30 June, 2022: Speaking to RN Drive on ABC Radio National, Dr Patricia Ranald, AFTINET Convenor, has warned that a potential trade deal containing EU standards in past trade deals, though welcome, may fall short of community expectations for high environmental and labour standards without strong enforcement mechanisms
February 12, 2021: Both new US President Joe Biden and UK Prime Minister Boris Johnson are headlining their determination to reduce net carbon emissions to zero by 2050. But Australia’s Morrison government is declaring that it will fight any proposal to impose border carbon levies, including in the current UK-Australia and EU-Australia Free Trade Agreement negotiations.
January 7, 2021: The European Union and the British government finally came to an agreement about trade in goods on Christmas Eve 2020, which came into effect on January 1, 2021. The United Kingdom has now separated from the European Union, Common Market and Customs Union.

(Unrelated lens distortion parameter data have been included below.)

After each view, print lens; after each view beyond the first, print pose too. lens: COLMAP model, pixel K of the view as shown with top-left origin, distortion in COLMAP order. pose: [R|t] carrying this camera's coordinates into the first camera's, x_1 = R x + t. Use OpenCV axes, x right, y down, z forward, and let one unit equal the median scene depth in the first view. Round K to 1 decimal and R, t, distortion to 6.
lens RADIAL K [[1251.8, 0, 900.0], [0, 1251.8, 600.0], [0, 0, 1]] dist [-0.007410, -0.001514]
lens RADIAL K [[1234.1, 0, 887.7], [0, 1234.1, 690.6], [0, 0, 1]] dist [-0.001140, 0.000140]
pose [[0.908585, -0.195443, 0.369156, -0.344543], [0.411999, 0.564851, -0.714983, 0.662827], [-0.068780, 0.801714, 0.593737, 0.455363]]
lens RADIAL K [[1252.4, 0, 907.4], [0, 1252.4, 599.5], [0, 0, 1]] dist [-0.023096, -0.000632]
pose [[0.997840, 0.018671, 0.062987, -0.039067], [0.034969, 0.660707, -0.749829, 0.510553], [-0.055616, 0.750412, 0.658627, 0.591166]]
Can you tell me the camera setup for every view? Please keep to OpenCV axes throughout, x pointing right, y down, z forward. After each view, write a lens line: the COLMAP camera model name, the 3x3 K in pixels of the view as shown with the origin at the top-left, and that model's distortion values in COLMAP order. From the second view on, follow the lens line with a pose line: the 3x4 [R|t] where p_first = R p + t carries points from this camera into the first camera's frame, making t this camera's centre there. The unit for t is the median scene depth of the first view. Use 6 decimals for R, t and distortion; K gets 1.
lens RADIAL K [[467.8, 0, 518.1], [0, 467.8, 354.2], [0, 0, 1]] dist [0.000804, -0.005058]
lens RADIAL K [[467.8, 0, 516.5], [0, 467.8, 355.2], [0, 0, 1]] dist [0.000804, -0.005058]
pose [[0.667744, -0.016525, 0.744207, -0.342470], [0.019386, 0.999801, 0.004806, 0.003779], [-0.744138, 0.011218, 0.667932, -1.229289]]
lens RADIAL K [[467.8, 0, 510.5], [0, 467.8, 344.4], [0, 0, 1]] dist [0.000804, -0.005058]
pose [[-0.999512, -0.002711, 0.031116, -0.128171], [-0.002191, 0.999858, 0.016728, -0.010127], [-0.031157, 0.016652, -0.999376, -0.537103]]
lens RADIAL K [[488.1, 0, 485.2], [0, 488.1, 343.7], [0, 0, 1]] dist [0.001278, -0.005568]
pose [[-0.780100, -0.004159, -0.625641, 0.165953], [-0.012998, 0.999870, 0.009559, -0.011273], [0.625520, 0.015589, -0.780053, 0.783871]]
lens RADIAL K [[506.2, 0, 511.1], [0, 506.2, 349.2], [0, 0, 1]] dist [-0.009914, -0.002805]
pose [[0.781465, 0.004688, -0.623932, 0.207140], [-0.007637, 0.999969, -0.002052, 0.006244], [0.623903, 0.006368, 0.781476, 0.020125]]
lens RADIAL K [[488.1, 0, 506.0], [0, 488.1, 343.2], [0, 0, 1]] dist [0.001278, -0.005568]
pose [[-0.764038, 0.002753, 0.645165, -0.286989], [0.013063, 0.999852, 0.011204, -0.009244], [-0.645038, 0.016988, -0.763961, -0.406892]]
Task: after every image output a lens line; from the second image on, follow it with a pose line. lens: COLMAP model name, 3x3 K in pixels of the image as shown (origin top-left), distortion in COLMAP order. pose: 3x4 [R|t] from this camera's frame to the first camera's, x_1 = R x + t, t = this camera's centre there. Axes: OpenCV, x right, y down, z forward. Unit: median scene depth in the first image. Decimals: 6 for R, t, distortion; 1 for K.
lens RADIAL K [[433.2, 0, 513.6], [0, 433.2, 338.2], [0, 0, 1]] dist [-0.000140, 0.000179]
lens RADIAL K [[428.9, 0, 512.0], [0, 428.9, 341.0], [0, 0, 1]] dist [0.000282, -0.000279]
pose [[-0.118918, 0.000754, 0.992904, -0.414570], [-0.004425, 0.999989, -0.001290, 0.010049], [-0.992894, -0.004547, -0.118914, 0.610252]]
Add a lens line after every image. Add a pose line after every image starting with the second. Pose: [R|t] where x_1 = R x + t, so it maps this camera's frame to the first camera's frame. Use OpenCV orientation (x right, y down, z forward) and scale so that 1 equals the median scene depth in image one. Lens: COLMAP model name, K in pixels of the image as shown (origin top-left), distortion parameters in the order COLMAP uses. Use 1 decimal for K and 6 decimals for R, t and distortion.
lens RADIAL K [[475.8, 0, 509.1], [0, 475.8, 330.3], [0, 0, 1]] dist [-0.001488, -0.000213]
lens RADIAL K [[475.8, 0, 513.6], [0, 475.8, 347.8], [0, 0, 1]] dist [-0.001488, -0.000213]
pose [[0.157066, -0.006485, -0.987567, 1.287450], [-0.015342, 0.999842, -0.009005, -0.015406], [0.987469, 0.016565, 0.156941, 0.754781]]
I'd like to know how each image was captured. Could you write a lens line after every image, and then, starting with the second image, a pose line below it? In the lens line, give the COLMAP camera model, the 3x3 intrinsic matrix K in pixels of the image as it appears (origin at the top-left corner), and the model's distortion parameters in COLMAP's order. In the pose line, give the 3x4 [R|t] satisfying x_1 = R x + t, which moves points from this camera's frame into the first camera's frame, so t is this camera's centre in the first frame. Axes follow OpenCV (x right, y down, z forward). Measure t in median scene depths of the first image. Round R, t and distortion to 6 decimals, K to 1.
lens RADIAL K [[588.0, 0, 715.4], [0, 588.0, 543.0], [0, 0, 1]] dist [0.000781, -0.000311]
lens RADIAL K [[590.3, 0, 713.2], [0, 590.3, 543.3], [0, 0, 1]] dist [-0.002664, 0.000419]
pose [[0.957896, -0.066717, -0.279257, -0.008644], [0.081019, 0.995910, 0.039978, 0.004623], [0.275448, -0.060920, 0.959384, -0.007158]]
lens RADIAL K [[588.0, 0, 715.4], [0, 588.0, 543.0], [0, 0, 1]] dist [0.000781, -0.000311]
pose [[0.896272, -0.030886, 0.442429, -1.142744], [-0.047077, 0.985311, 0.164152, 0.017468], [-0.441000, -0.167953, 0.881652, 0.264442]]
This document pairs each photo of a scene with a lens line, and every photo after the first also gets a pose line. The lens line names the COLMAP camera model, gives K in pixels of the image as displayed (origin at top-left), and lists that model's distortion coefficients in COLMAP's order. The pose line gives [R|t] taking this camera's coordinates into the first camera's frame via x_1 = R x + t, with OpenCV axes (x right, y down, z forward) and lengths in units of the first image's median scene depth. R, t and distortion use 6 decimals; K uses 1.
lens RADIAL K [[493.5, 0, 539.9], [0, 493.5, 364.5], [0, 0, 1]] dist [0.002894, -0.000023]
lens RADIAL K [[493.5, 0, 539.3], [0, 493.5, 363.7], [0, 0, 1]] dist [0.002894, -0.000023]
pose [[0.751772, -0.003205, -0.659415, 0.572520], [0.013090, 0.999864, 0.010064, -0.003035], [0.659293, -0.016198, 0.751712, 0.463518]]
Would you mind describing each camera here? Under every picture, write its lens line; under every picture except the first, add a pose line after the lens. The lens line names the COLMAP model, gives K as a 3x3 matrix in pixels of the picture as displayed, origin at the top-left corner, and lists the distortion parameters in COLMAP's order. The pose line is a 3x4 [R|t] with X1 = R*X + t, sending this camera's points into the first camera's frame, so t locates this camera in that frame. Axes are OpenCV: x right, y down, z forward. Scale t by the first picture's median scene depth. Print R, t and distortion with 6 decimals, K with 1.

MEDIA RELEASE Monday August 24, 2020
“It is disgraceful that Europeans know more than Australians about our trade negotiations because the Australian government refuses to release the text of trade agreements until after they are signed,” AFTINET Convener Dr Patricia Ranald said today.
August 17, 2020: Dr Patricia Ranald’s Conversation article today argues for an end to secrecy and a more open and democratically accountable trade process. AFTINET will give evidence on August 24 to a Joint Standing Committee on Treaties hearing into the trade agreement process.
August 12, 2020: The Japanese Foreign Minister, Toshimitsu Motegi, and the UK Trade Secretary, Liz Truss met in person in London last week to finalise the proposed UK-Japan Free Trade Agreement, Media reports said that the major issues were settled and Secretary Truss expected the deal to be finalised by the end of August. The UK also wants FTAs with the EU, Australia, the USA, and New Zealand.